[Request]:
Find every line in the rows below that contains the word "otro", and copy each of those lines in full.

______________________________

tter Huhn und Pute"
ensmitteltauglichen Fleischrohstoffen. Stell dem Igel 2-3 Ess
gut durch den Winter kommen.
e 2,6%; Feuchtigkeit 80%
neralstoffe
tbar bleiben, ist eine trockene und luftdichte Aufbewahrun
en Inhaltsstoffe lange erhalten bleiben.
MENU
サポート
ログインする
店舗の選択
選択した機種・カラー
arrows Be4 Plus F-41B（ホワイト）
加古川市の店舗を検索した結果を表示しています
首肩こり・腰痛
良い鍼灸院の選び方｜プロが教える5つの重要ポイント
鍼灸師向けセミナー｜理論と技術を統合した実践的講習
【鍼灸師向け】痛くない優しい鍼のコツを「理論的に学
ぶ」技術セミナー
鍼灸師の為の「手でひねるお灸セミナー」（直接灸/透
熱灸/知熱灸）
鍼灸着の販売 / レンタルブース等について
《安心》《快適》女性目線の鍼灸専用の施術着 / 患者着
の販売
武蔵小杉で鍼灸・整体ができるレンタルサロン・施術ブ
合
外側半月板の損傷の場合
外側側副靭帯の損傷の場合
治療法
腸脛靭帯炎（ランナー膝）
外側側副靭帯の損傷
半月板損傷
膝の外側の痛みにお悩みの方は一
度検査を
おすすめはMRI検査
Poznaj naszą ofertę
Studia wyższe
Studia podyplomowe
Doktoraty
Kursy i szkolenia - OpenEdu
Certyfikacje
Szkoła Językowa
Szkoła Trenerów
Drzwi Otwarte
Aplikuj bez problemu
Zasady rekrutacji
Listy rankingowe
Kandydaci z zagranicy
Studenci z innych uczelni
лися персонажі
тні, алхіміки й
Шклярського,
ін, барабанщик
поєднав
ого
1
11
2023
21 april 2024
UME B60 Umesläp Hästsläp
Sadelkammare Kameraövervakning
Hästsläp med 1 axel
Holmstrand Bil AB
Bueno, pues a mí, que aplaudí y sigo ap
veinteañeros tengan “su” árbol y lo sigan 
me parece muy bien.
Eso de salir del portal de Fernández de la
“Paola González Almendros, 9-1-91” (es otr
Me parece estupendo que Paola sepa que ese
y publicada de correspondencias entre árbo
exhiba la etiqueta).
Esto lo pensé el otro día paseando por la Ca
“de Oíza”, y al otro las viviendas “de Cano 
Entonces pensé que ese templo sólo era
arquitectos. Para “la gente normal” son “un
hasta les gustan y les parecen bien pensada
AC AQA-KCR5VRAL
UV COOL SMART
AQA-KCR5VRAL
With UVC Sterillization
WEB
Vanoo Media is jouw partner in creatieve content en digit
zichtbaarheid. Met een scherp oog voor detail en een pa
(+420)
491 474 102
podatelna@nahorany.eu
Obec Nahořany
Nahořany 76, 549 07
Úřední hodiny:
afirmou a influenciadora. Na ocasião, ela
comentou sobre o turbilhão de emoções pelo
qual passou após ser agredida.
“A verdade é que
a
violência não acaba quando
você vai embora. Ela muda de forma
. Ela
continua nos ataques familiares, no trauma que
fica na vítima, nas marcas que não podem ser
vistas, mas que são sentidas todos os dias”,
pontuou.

______________________________

[Response]:
Esto lo pensé el otro día paseando por la Ca
“de Oíza”, y al otro las viviendas “de Cano 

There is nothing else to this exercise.